[ne pa mâZé de pê] (loc. verb. PANEM)
Aucune autre langue que le français n’aurait pu créer l’expression étudiée en ces lignes, aucun autre pays ne consommant autant de pain que celui du fromage et du vin¹.
En cette contrée le boulanger est le roi du village, non parce qu’il se lève tôt et que l’avenir lui appartient, mais bel et bien parce qu’il nourrit le petit peuple des affamés qui n’hésitera pas à se révolter s’il ne peut casser la croûte.
Selon les historiens les plus sérieux, c’est le 5 ou 6 octobre 1789 que naît ne pas manger de pain. Marie-Antoinette, reine de France, contemplant ledit peuple venu quémander sa pitance sous les fenêtres de son château de Versailles, balance « S’ils n’ont pas de pain qu’ils mangent de la brioche, ça ne mange pas de pain tout de même » et non uniquement « S’ils n’ont pas de pain, qu’ils mangent de la brioche » comme l’ont rapporté trop souvent d’approximatifs savants travestissant la vérité.
« S’ils n’ont pas de pain qu’ils mangent de la brioche, ça ne mange pas de pain tout de même »
Ça ne mange pas de pain pour marquer que ça ne coûte rien même si ça n’a aucun intérêt, débute sa carrière sur un ton de condescendance qui la suivra tout au long de sa vie. Quatre ans plus tard celle de Madame Veto cessera brusquement n’emportant pas pour autant avec elle ne pas manger de pain.
Pendant plus de deux siècles qui suivront l’étêtement royal, ne pas manger de pain va transcrire l’insignifiance d’une parole ou d’un geste. Un paradoxe énorme puisque lorsqu’on aborde la miche c’est de raison d’État qu’il est véritablement question ! Ne pas manger de pain va en manger en quelque sorte.
En effet, le 26 brumaire de l’an II, un décret de la Convention crée le Pain Égalité, que tous les boulangers sont tenus de cuire sous peine d’incarcération : nul ne peut plus prétendre que ça ne mange pas de pain de pétrir un pain pour le riche et un autre pour le pauvre, sinon c’est direction Bastille (sans passer par République).
Soixante ans plus tard, sous Napoléon III, on réglemente encore en fixant la taille du pain à quarante centimètres et son poids à trois cents grammes. Et c’est toujours la loi qui définit les quatre vingt centimètres et deux cent cinquante grammes de la baguette. Quand on vous dit qu’on ne badine pas ici bas avec la question boulangère.

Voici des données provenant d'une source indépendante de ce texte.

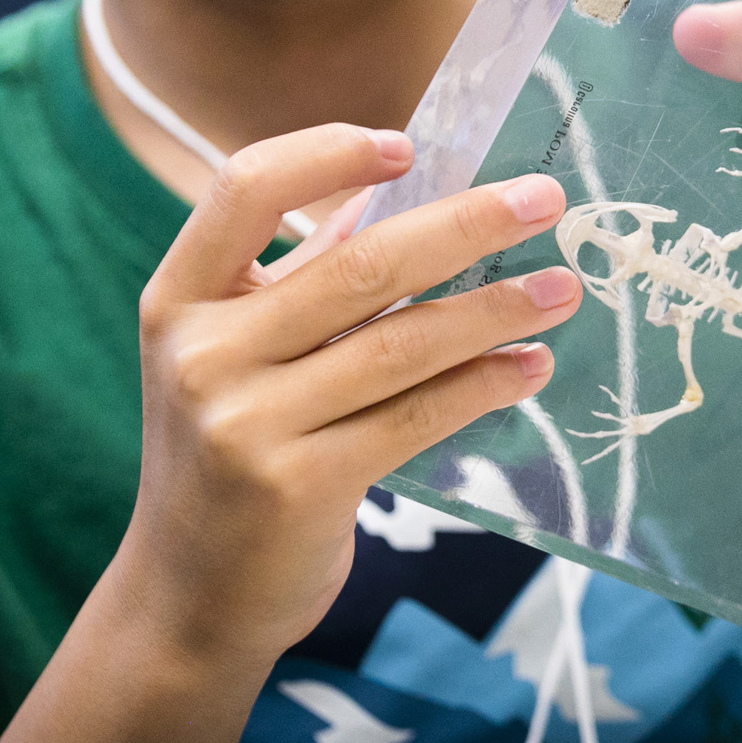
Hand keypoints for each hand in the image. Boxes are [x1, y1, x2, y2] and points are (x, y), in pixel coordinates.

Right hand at [120, 124, 579, 673]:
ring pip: (399, 344)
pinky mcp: (299, 487)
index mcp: (180, 297)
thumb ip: (306, 273)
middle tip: (544, 200)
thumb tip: (408, 191)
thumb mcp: (238, 350)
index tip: (410, 146)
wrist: (188, 595)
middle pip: (356, 264)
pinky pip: (414, 417)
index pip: (246, 188)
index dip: (329, 154)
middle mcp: (203, 353)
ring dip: (494, 310)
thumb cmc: (230, 448)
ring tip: (561, 291)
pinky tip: (530, 366)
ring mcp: (244, 424)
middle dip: (465, 225)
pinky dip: (482, 385)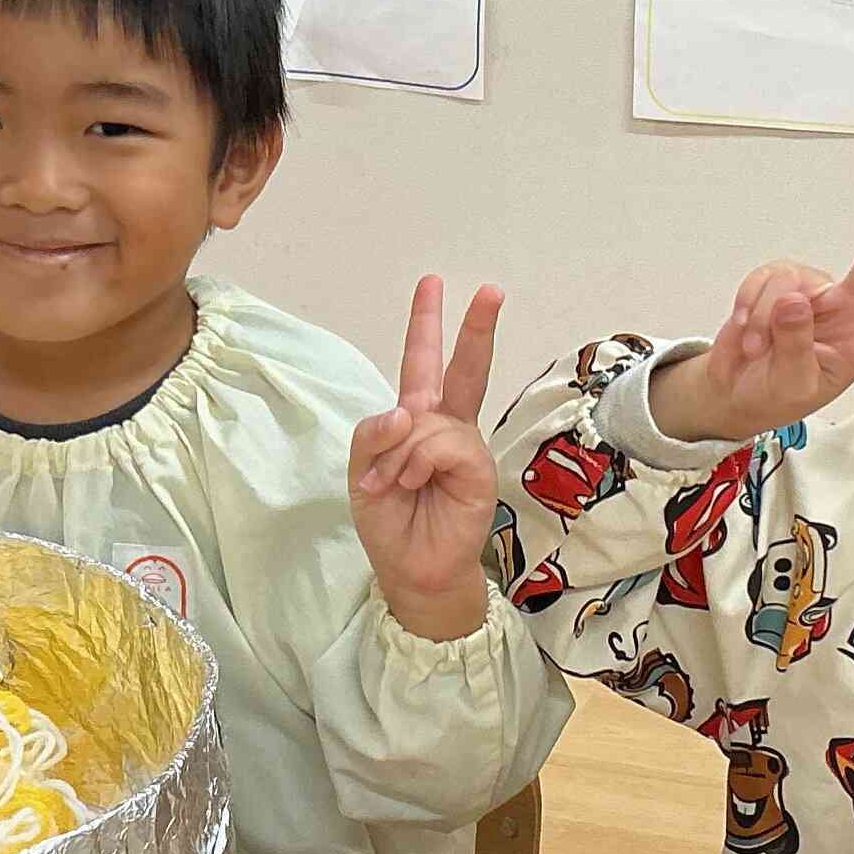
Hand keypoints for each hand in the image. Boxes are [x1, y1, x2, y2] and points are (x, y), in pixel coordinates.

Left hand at [351, 277, 503, 642]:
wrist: (411, 569)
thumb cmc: (390, 520)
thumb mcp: (362, 470)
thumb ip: (375, 433)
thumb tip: (408, 410)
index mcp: (420, 422)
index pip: (423, 365)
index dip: (426, 324)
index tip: (433, 283)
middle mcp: (447, 428)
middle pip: (464, 368)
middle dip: (476, 327)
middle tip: (492, 290)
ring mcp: (466, 447)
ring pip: (428, 419)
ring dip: (398, 452)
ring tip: (392, 483)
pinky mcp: (478, 468)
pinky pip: (440, 444)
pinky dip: (416, 462)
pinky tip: (412, 484)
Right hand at [649, 176, 853, 442]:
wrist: (732, 390)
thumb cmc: (773, 394)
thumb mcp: (792, 386)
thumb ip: (797, 347)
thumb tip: (795, 299)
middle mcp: (847, 309)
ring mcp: (814, 290)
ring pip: (795, 283)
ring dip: (767, 318)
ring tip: (757, 348)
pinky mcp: (780, 279)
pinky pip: (766, 280)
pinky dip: (749, 306)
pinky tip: (745, 331)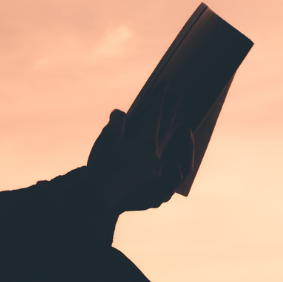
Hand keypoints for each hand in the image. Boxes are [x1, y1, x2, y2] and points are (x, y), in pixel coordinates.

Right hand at [87, 88, 194, 213]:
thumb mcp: (107, 138)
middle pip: (168, 129)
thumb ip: (117, 122)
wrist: (98, 196)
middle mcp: (155, 156)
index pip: (156, 115)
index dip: (160, 98)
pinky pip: (170, 168)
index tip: (165, 85)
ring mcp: (155, 171)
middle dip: (172, 111)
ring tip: (184, 125)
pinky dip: (175, 158)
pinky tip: (174, 156)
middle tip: (178, 97)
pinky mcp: (151, 184)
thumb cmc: (101, 166)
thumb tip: (120, 113)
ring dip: (177, 134)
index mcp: (146, 143)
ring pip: (171, 148)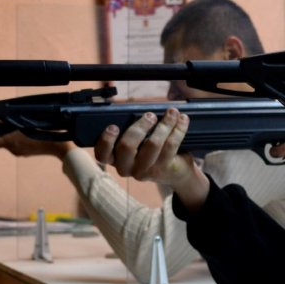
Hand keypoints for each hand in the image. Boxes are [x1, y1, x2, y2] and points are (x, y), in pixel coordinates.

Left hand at [0, 131, 75, 158]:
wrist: (55, 146)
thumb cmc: (40, 134)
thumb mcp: (23, 125)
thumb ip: (7, 123)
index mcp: (10, 142)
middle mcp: (12, 149)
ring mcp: (18, 152)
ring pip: (7, 144)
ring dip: (7, 137)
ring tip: (13, 128)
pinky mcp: (24, 153)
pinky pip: (15, 146)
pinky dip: (15, 140)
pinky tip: (22, 134)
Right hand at [92, 108, 208, 207]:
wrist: (174, 172)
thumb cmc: (150, 151)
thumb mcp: (136, 143)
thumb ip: (132, 131)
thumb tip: (141, 111)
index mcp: (115, 159)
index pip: (102, 154)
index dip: (106, 140)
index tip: (113, 126)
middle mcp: (127, 168)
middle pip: (127, 146)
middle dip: (139, 127)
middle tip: (150, 115)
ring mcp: (145, 171)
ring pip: (152, 144)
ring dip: (164, 125)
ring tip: (171, 113)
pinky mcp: (163, 169)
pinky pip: (171, 145)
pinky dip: (178, 129)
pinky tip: (182, 119)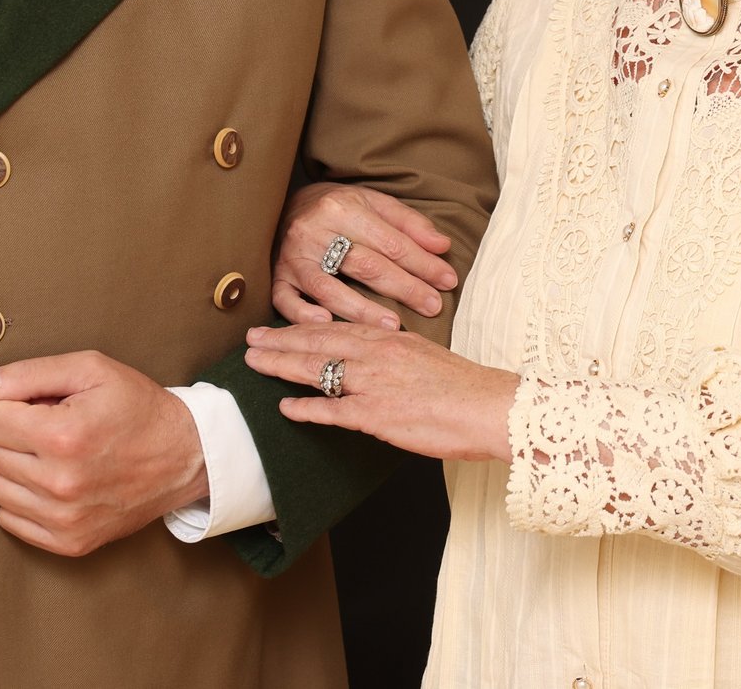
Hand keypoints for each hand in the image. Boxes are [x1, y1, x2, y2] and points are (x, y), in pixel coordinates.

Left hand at [0, 351, 207, 556]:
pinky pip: (10, 521)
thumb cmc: (137, 407)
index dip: (8, 405)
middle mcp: (60, 483)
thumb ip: (28, 373)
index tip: (36, 405)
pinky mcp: (70, 543)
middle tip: (47, 427)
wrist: (186, 456)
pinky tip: (51, 482)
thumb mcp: (91, 370)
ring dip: (13, 466)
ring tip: (50, 454)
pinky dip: (22, 498)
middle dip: (10, 433)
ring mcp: (64, 519)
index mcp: (63, 436)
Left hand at [243, 321, 516, 462]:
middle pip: (317, 341)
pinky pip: (332, 410)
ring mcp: (374, 383)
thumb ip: (396, 356)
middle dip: (280, 340)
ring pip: (317, 369)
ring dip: (281, 366)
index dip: (302, 325)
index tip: (278, 325)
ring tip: (254, 365)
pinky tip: (284, 408)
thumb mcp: (426, 357)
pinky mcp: (378, 414)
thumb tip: (377, 360)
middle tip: (250, 339)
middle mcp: (377, 354)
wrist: (490, 408)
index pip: (336, 327)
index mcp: (390, 338)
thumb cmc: (465, 388)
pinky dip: (306, 409)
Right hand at [272, 182, 458, 328]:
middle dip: (404, 288)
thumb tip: (443, 246)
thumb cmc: (338, 208)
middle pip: (365, 265)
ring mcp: (293, 256)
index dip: (422, 263)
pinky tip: (326, 324)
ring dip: (362, 310)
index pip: (390, 242)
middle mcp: (315, 230)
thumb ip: (408, 224)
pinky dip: (303, 313)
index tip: (448, 281)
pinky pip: (285, 299)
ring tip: (393, 326)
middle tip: (433, 307)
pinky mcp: (277, 276)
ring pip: (329, 288)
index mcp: (342, 208)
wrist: (285, 204)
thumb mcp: (373, 203)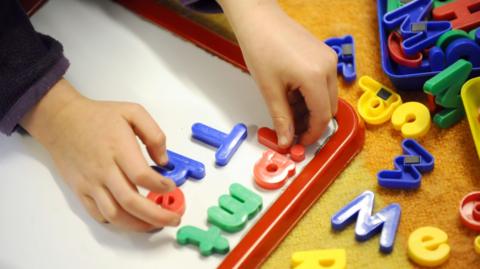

La soudaine intolérance au gluten de révolutionnaires modernes désirant eux aussi manger leur pain quotidien changea le destin de ne pas manger de pain. L’expression quitta son registre figuré pour devenir descriptive.
Désormais ne pas manger de pain signifie ne pas manger de pain. Certes ça ne mange pas de pain mais c’est tout de même dommage d’envoyer en surannéité pour quelques allergiques qui après tout, n’ont qu’à manger de la brioche.